I'm trying to put it into practice. Here's the situation:
I have ~20,000 users, each reporting an average of 600 characteristics out of a possible 3,000 characteristics. The objective of this system is to count users who correspond to various collections of characteristics, in the general form:
count all users who reported characteristics a, b &c
I've created a two-column databse that looks like this:
characteristic_id (int), user_id(int)
with no indexes to start, as a baseline. So, for the average user, there are 600 rows, that makes 12-million rows in total.
Following your suggestions, I connected by telnet to execute a few queries.
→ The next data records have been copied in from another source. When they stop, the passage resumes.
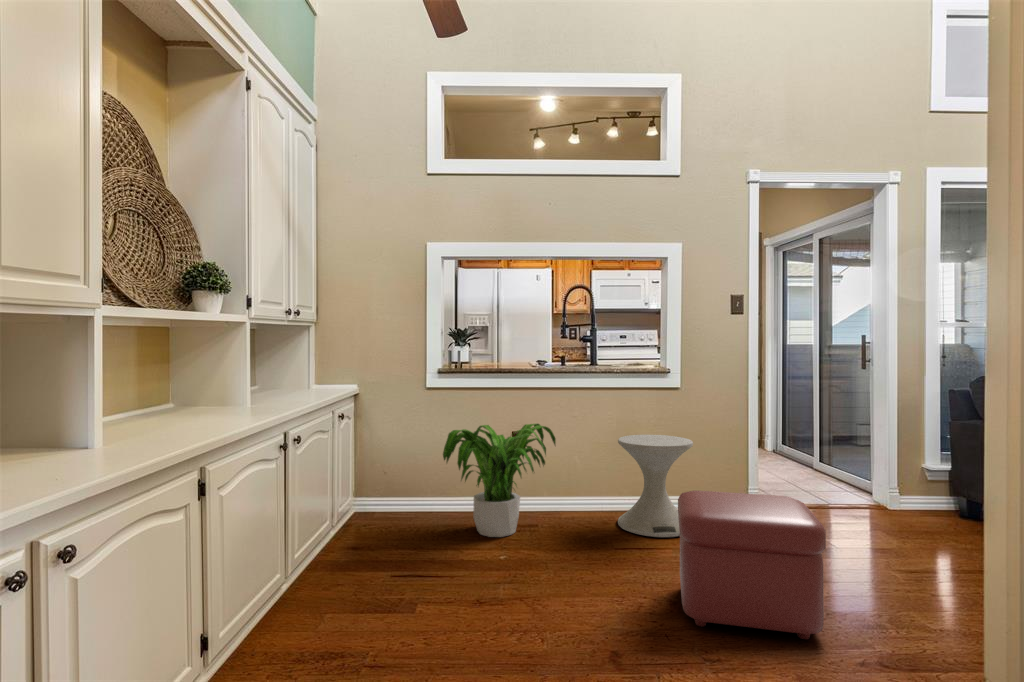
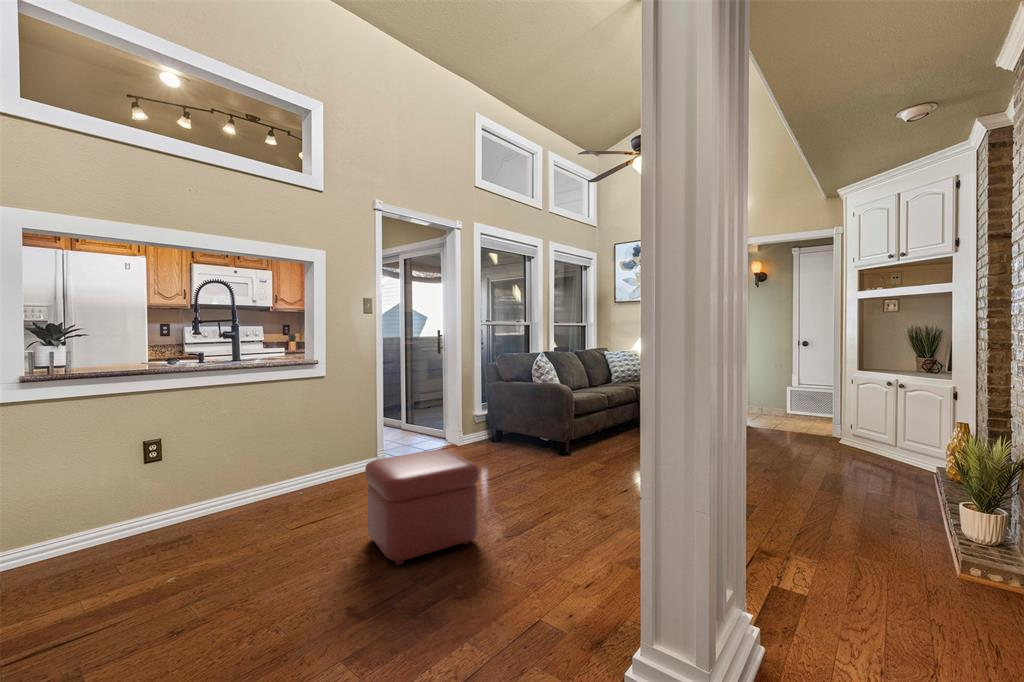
potted plant: present [443,424,556,537] -> none [53,426,213,566]
side table: present [618,435,693,537] -> none [277,419,347,511]

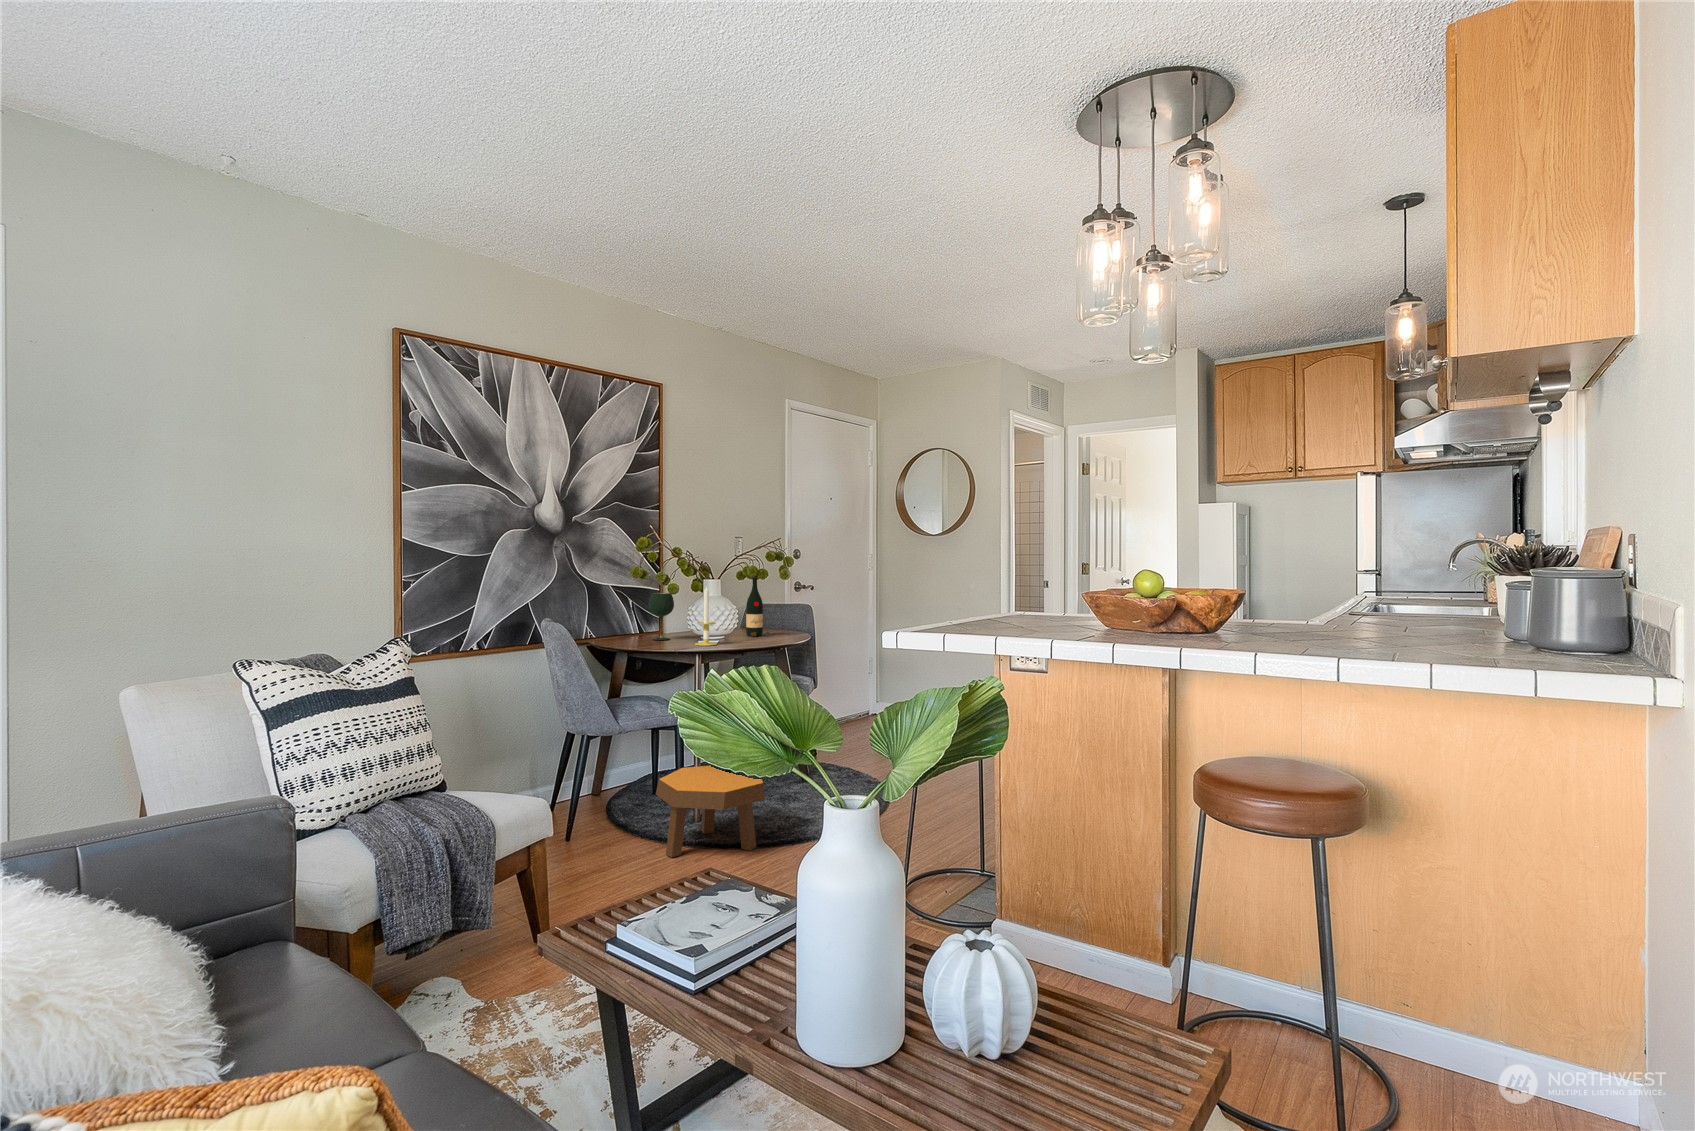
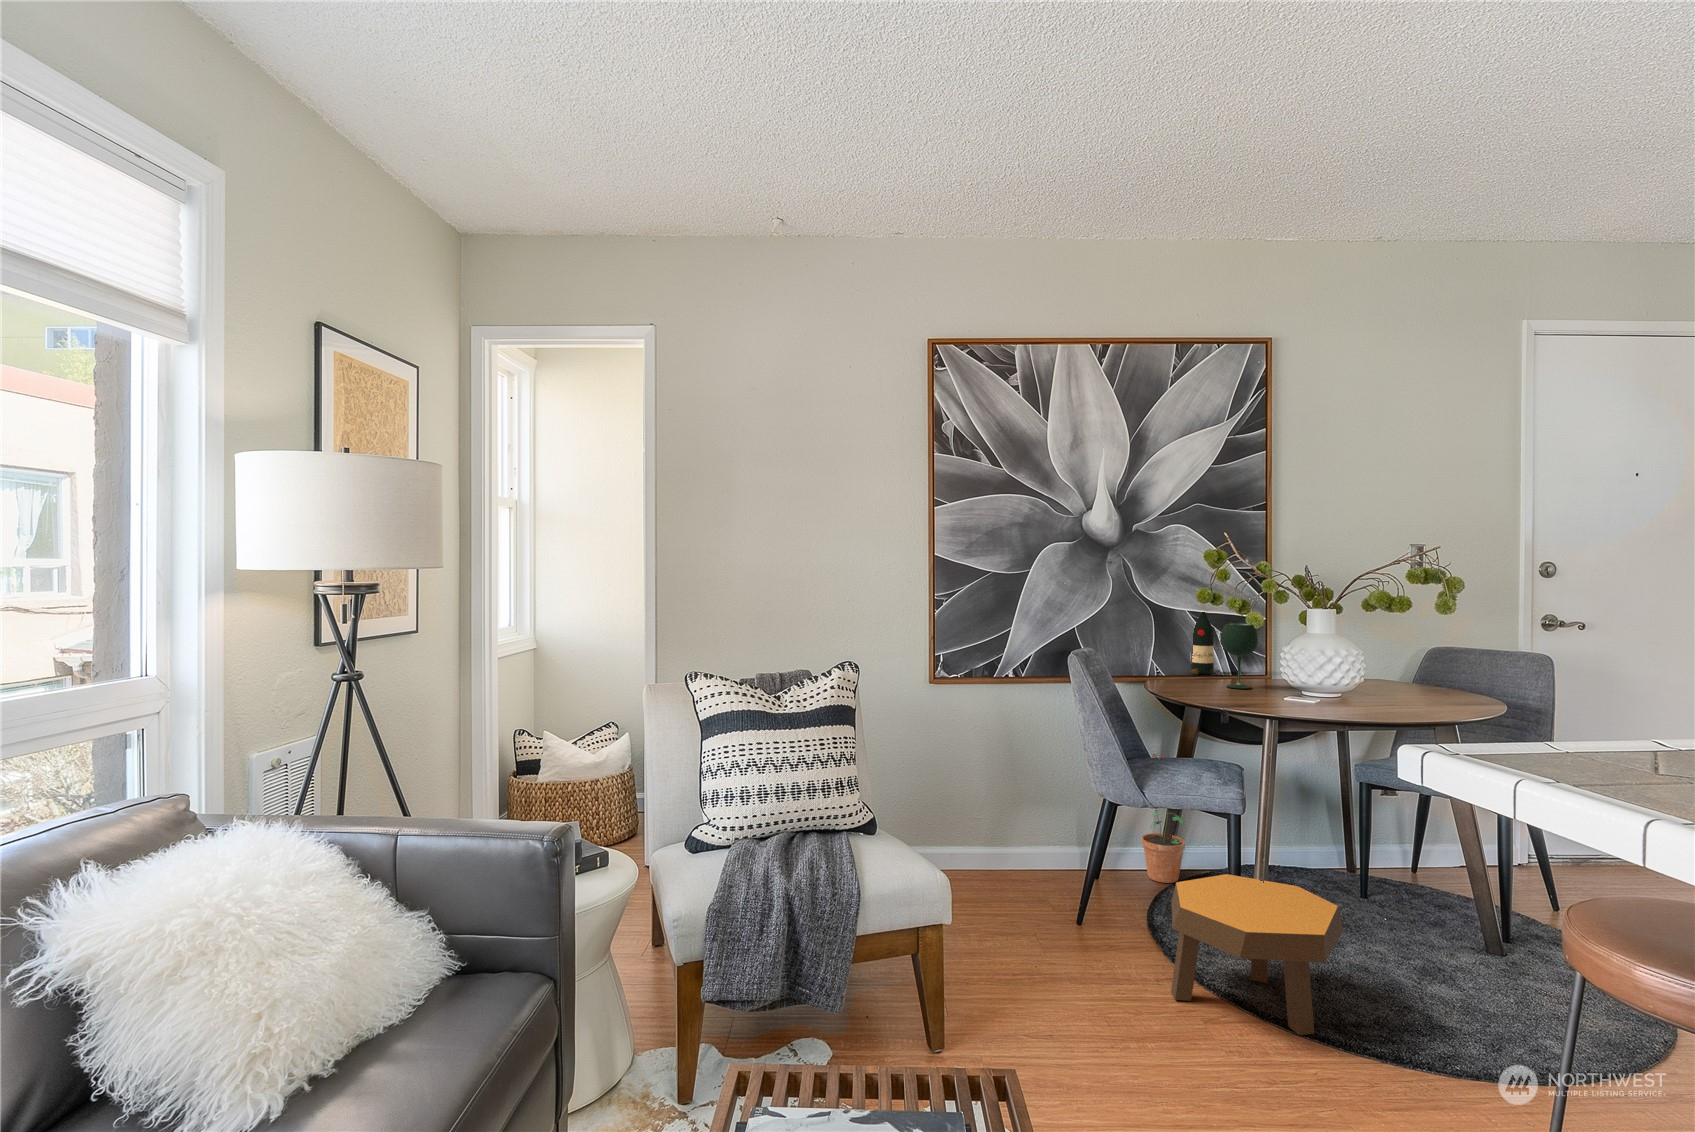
wine bottle: present [746,578,770,637] -> present [1191,612,1221,675]
candle: present [695,586,717,646] -> none [1269,616,1305,704]
potted plant: none [568,700,621,798] -> present [1142,754,1185,883]

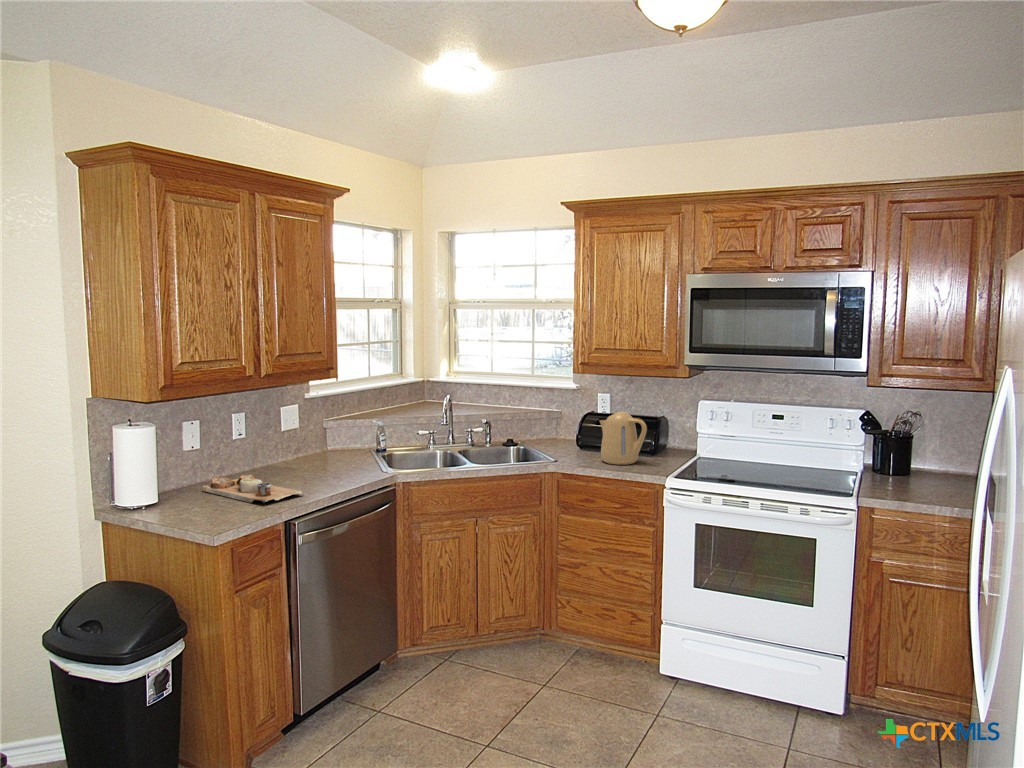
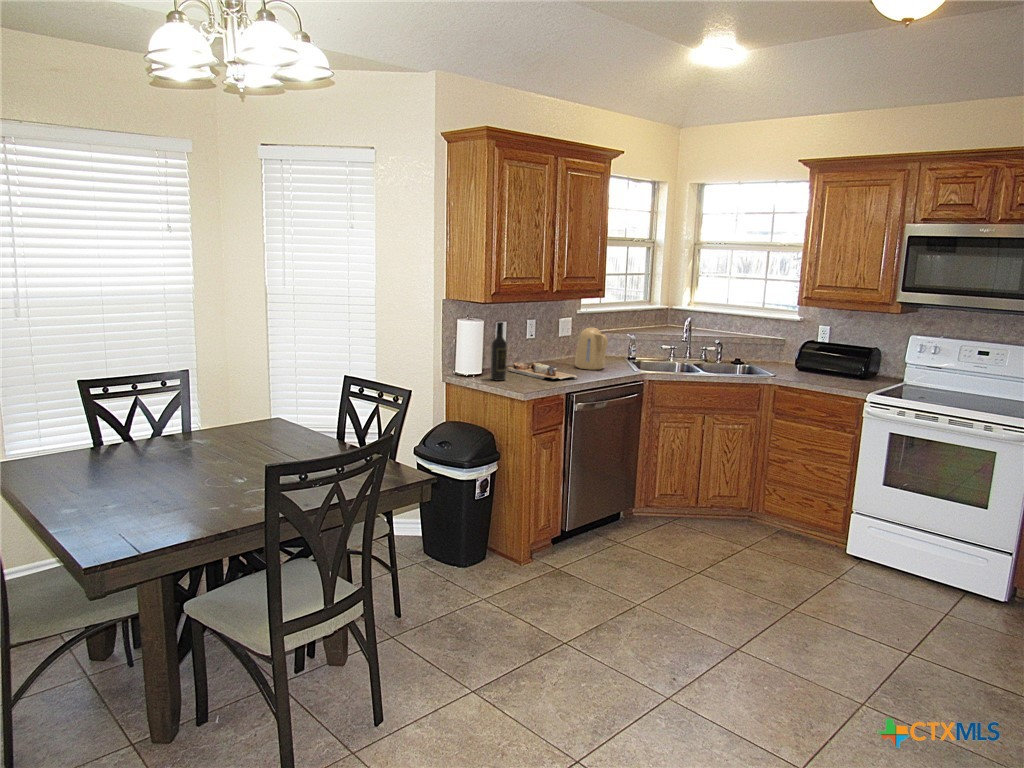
kettle: present [600,411,647,465] -> present [575,327,608,370]
wine bottle: none [164,427,192,515] -> present [491,322,507,381]

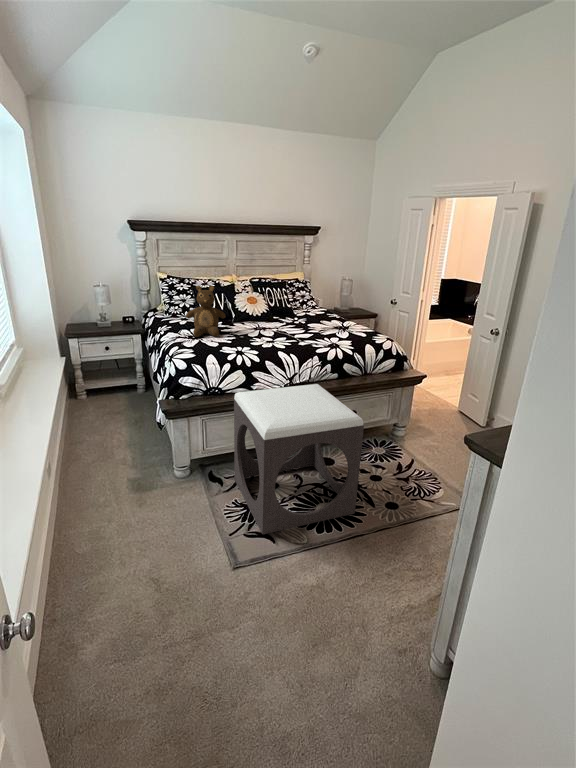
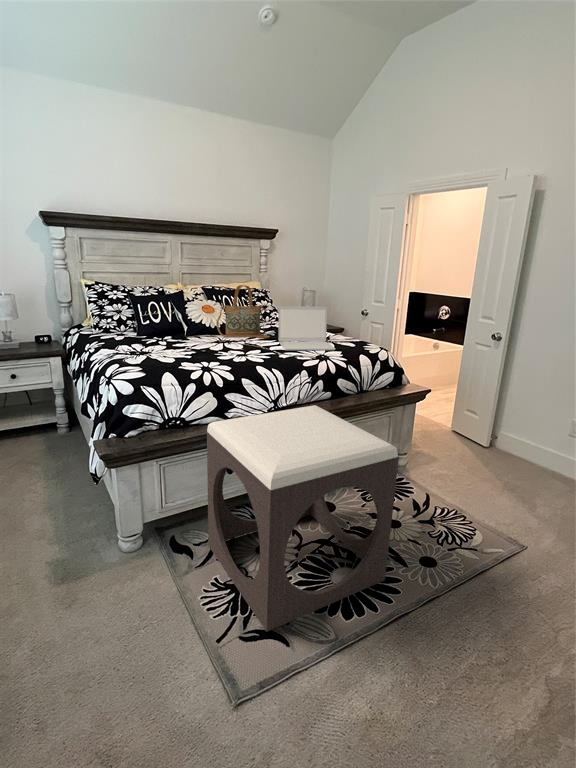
handbag: none [258,282,300,326] -> present [216,285,270,338]
teddy bear: present [186,286,226,337] -> none [126,286,179,353]
laptop: none [304,302,347,340] -> present [279,306,335,350]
select count(*) from theTable
select count(*) from theTable where characteristic_id = 123
At this point I'm thinking this is really great. But then
select count(*) from theTable where user_id = 456
And then applying VSarkiss' excellent style:
select count(*) from theTable A inner join theTable B on A.user_id = B.user_id where A.characteristic_id = 123 and B.characteristic_id = 124
So - in effect, nothing to do with Perl.
But a new problem. It takes several dozen such queries to compile the report data I need. Clearly 3-minutes per query is unacceptable.
Personally, I'm amazed by the magnitude of the increase in response time.
Sooooooo - dare I hope to see a two-orders-of-magnitude decrease in response time by adding indexes? Or do you think my database design is fubar?